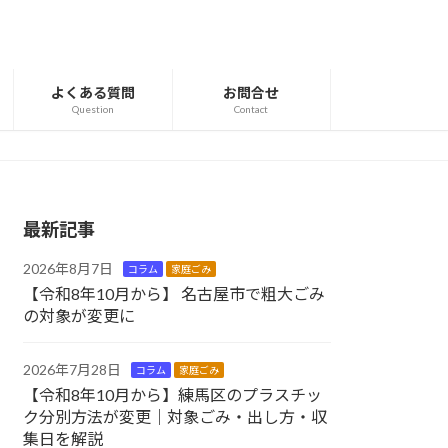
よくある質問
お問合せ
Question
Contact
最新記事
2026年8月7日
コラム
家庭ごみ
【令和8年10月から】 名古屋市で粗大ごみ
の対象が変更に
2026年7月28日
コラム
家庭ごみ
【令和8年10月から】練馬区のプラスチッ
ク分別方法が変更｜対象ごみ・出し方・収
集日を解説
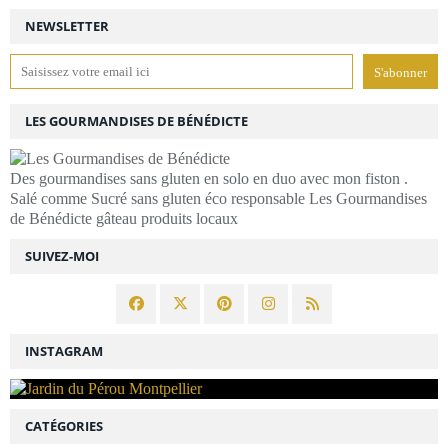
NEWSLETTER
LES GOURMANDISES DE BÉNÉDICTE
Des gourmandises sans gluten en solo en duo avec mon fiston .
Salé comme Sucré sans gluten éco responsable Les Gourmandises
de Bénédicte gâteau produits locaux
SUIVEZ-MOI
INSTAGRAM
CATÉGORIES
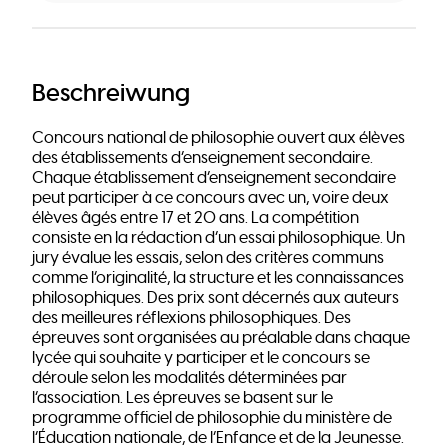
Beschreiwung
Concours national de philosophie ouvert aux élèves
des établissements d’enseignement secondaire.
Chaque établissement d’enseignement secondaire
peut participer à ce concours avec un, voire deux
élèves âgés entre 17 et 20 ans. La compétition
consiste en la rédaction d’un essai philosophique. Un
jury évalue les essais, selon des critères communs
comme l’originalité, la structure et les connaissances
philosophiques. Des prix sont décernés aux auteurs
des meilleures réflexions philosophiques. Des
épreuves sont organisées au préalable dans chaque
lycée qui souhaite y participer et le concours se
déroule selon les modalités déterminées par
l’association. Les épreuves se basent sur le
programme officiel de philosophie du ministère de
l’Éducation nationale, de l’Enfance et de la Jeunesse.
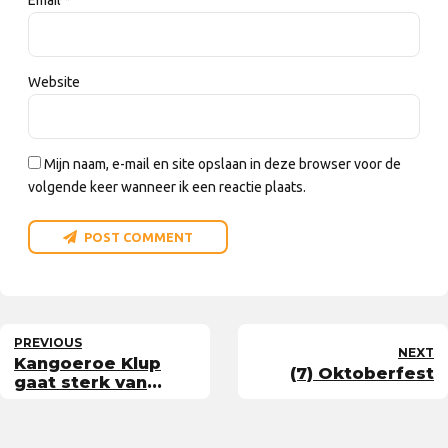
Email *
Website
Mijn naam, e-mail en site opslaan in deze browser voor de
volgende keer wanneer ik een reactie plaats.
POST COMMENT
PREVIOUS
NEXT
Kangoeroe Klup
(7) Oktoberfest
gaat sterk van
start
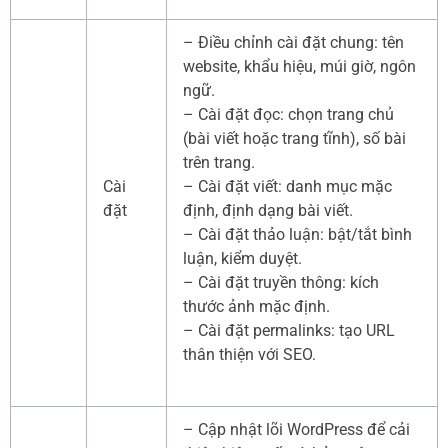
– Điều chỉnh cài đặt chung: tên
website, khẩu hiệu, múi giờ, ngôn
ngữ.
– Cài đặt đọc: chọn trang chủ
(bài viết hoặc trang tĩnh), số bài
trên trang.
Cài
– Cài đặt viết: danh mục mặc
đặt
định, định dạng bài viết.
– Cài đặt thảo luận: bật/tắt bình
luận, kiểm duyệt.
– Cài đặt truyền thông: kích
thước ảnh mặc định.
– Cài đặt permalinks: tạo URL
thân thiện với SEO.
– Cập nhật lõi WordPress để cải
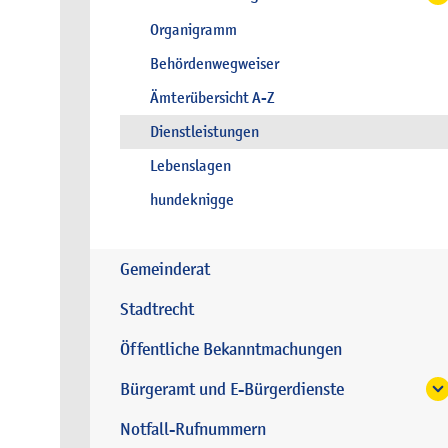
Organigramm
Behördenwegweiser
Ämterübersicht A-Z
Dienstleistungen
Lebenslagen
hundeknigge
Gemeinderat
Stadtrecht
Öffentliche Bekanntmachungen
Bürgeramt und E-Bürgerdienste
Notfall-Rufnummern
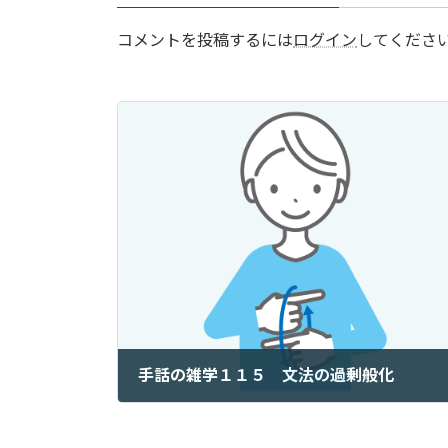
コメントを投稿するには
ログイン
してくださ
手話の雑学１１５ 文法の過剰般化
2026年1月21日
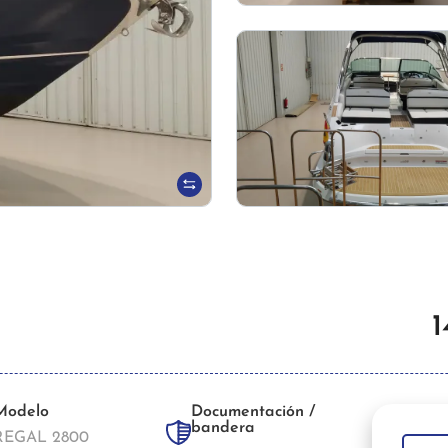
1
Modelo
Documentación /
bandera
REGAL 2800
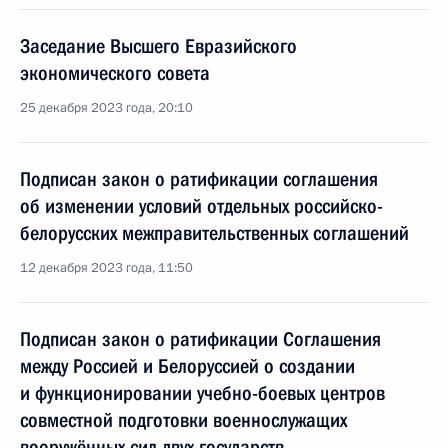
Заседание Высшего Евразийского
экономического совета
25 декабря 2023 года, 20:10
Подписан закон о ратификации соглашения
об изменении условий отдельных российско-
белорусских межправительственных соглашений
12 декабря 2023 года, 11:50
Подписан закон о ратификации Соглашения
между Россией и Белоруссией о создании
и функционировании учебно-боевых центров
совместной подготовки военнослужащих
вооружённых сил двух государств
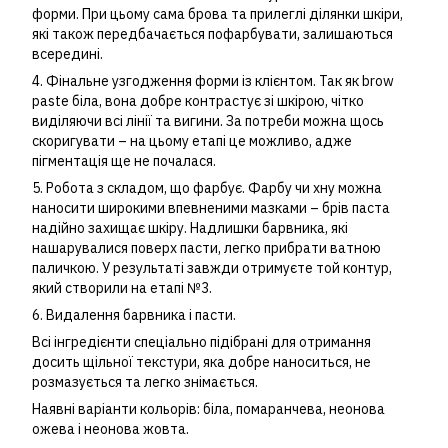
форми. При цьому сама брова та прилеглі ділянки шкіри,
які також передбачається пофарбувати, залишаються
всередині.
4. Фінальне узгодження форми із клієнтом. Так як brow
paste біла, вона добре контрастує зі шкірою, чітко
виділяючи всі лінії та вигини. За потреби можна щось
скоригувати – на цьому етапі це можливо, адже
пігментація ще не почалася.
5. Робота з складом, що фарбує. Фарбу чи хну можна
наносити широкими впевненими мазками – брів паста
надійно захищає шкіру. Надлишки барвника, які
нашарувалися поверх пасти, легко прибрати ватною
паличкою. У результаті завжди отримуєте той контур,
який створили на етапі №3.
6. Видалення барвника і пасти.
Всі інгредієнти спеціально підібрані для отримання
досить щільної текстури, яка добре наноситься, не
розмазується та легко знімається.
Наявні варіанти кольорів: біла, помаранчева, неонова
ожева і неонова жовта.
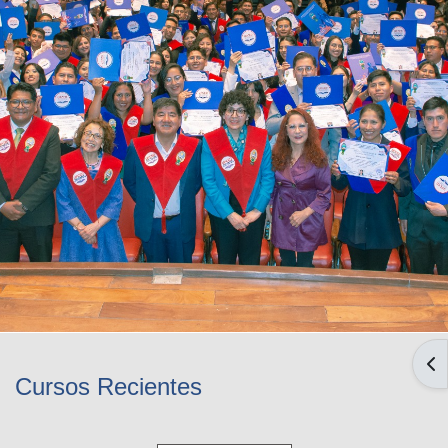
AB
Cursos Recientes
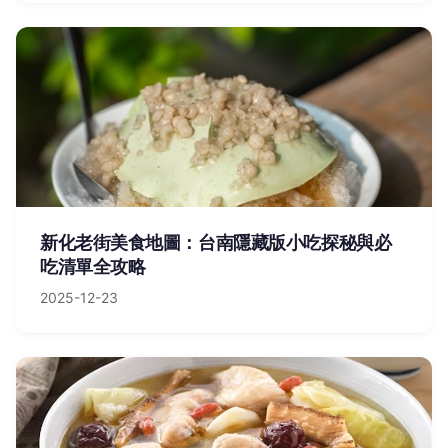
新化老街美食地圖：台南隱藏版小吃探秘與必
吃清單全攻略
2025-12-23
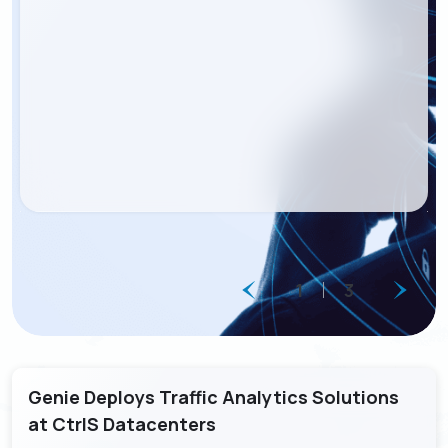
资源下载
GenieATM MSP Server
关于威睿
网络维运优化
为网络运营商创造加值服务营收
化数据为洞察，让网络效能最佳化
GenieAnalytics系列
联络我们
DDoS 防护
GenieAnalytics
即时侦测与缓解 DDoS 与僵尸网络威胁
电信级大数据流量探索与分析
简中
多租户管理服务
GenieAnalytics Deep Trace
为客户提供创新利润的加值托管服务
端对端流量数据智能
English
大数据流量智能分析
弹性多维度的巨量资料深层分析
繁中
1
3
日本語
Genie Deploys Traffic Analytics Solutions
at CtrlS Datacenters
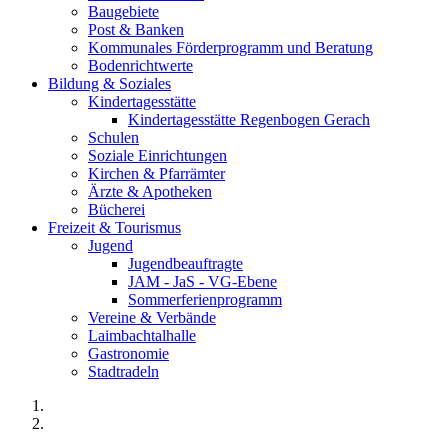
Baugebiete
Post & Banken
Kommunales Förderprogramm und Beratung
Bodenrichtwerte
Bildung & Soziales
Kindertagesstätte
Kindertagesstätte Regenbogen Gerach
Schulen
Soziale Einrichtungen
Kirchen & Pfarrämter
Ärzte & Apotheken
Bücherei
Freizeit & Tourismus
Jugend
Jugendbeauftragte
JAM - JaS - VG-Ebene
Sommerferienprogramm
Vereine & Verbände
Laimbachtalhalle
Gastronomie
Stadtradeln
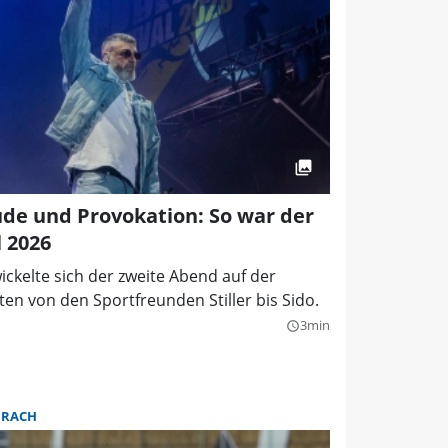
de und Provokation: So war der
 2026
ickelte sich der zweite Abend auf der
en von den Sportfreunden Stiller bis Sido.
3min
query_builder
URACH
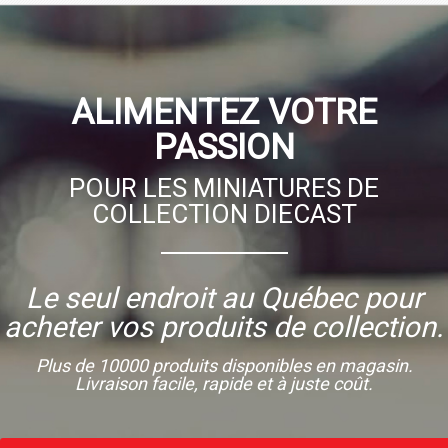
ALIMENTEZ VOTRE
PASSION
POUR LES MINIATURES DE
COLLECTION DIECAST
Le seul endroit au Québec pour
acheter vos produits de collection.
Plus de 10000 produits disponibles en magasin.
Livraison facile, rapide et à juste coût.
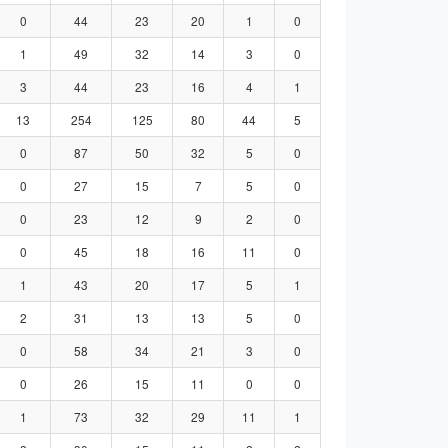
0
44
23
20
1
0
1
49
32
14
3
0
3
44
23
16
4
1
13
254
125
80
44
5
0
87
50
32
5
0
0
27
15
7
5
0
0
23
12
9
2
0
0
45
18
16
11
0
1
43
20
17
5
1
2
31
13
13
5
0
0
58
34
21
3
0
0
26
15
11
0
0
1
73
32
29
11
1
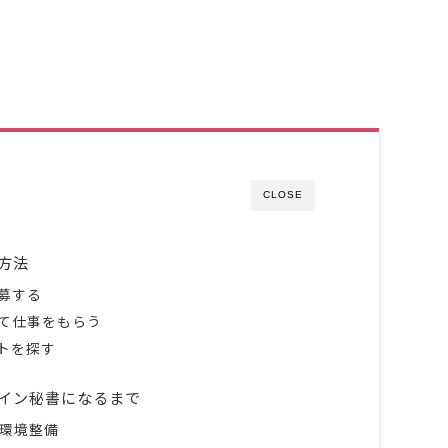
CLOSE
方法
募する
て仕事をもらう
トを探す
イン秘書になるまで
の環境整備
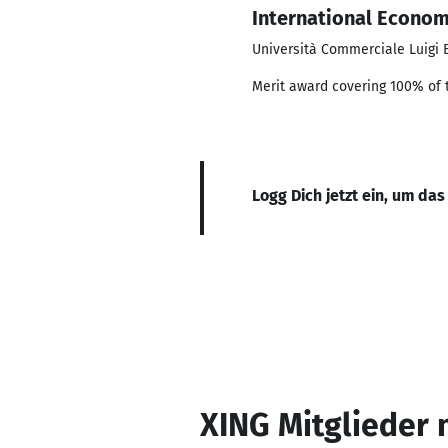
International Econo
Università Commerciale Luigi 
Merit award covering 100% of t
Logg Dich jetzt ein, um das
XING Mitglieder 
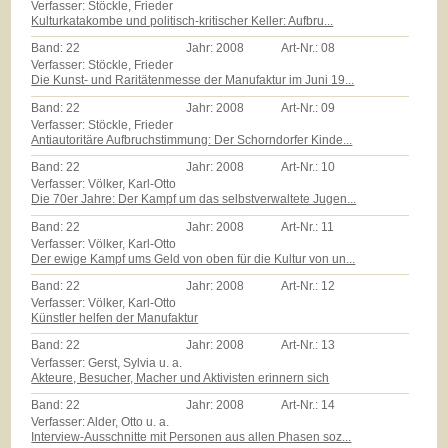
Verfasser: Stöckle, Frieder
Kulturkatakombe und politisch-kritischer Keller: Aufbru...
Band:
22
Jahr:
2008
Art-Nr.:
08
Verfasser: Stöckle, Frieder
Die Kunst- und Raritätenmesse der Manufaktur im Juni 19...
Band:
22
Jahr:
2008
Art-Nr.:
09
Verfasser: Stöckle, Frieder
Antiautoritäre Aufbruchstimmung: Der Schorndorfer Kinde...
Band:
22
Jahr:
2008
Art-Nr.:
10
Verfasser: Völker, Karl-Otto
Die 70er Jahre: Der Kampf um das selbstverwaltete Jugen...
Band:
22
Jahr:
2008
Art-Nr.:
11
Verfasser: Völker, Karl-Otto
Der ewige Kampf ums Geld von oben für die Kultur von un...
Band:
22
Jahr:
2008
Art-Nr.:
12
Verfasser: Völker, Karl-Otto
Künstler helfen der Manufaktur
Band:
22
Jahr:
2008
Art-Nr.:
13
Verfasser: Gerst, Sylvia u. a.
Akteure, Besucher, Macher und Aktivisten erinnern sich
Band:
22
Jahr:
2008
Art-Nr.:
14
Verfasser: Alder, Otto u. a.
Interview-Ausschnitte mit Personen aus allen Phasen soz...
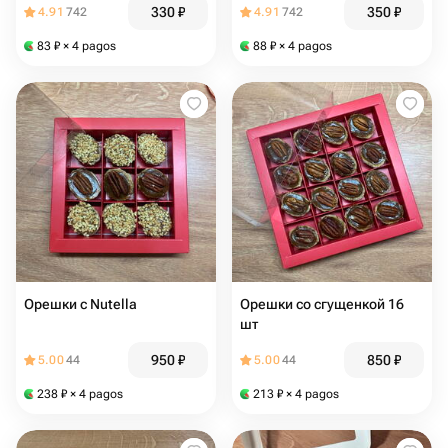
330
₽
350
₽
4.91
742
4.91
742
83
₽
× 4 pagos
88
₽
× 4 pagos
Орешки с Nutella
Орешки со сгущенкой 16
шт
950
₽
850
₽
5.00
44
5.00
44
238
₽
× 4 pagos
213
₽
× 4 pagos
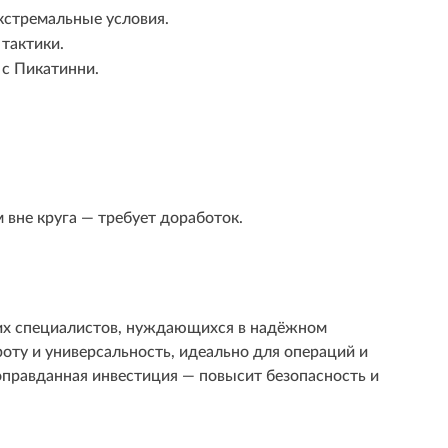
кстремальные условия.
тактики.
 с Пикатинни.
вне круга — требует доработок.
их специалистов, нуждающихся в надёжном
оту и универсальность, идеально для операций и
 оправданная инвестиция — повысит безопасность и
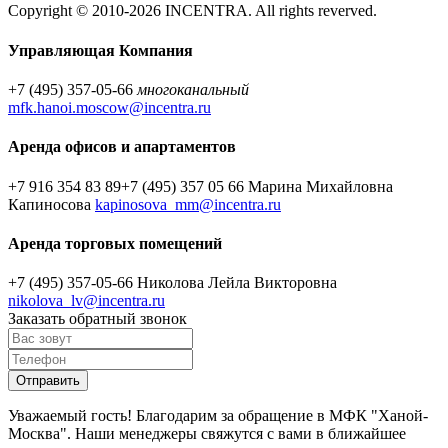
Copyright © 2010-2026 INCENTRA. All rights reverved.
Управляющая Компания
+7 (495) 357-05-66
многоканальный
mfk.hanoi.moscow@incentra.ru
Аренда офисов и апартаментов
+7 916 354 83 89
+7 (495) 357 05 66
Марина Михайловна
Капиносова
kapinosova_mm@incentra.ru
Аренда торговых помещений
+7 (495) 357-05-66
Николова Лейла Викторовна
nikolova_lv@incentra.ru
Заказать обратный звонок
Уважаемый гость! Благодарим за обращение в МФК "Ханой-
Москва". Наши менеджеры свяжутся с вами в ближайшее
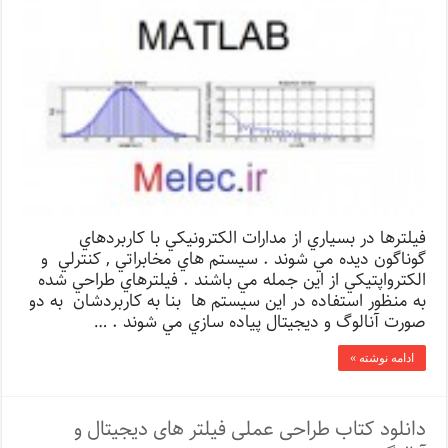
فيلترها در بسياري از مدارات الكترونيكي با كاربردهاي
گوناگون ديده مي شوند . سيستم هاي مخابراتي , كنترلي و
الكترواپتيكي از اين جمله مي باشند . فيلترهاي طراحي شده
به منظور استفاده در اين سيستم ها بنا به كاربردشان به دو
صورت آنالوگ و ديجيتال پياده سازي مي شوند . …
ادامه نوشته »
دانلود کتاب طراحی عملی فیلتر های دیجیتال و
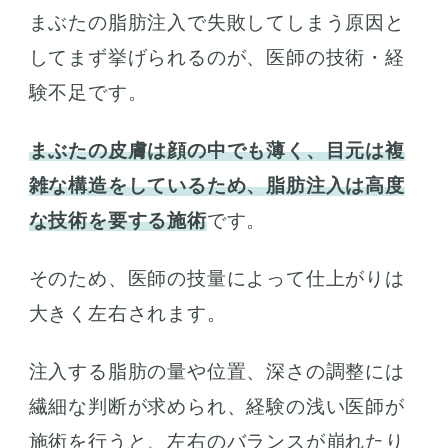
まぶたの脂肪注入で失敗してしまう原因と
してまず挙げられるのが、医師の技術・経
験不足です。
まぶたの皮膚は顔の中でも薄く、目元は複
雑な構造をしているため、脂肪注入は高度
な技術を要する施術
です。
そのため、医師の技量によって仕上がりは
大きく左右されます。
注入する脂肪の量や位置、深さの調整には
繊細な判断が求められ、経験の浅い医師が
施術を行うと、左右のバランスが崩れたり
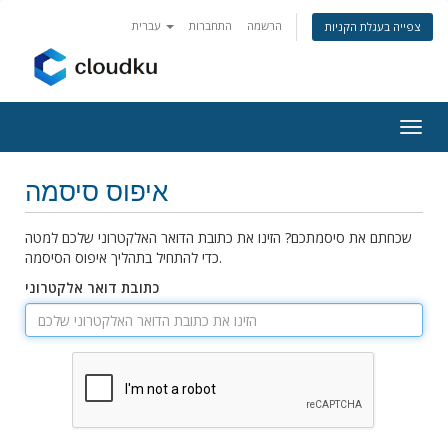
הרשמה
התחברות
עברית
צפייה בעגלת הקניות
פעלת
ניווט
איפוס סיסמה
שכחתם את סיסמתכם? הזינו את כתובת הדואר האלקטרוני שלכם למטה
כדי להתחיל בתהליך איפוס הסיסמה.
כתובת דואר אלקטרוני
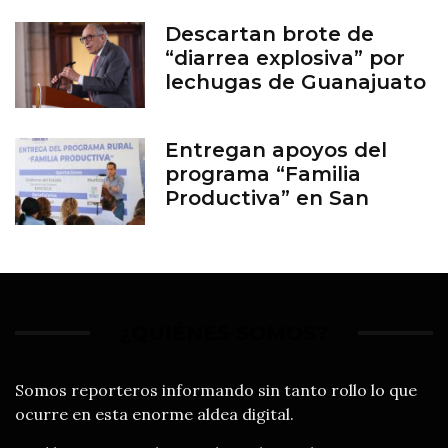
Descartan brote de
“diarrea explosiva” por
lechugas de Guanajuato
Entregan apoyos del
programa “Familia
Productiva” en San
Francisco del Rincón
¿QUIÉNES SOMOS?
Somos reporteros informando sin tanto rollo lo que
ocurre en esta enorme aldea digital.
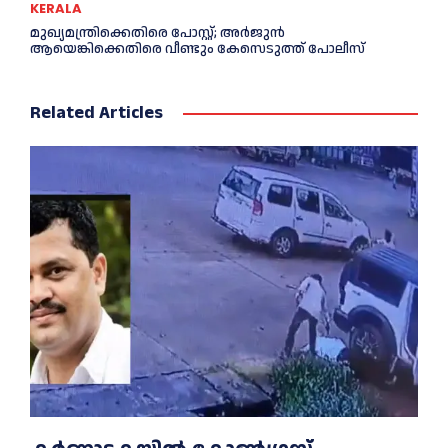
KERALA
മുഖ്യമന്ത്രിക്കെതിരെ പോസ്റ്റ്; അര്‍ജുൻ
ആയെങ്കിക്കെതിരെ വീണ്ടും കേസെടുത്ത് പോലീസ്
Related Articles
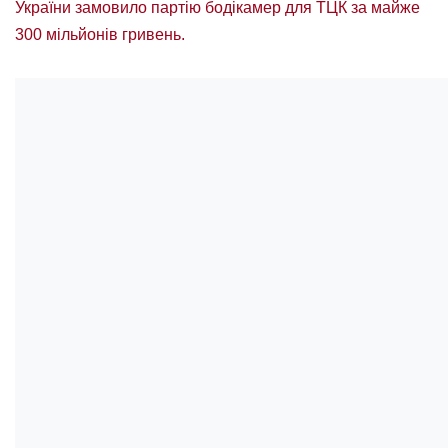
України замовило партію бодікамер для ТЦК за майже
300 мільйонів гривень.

◇ ◇ ◇ ◇ ◇

* PROMPT
Give back exactly the run of lines that opens the material above and ends at the line with "déroule selon les modalités déterminées par". Omit the pictures.

* RESPONSE TO THE TASK
よくある質問
お問合せ
Question
Contact
最新記事
2026年8月7日
コラム
家庭ごみ
【令和8年10月から】 名古屋市で粗大ごみ
の対象が変更に
2026年7月28日
コラム
家庭ごみ
【令和8年10月から】練馬区のプラスチッ
ク分別方法が変更｜対象ごみ・出し方・収
集日を解説
NEWSLETTER
LES GOURMANDISES DE BÉNÉDICTE
Des gourmandises sans gluten en solo en duo avec mon fiston .
Salé comme Sucré sans gluten éco responsable Les Gourmandises
de Bénédicte gâteau produits locaux
SUIVEZ-MOI
INSTAGRAM
CATÉGORIES
Beschreiwung
Concours national de philosophie ouvert aux élèves
des établissements d’enseignement secondaire.
Chaque établissement d’enseignement secondaire
peut participer à ce concours avec un, voire deux
élèves âgés entre 17 et 20 ans. La compétition
consiste en la rédaction d’un essai philosophique. Un
jury évalue les essais, selon des critères communs
comme l’originalité, la structure et les connaissances
philosophiques. Des prix sont décernés aux auteurs
des meilleures réflexions philosophiques. Des
épreuves sont organisées au préalable dans chaque
lycée qui souhaite y participer et le concours se
déroule selon les modalités déterminées par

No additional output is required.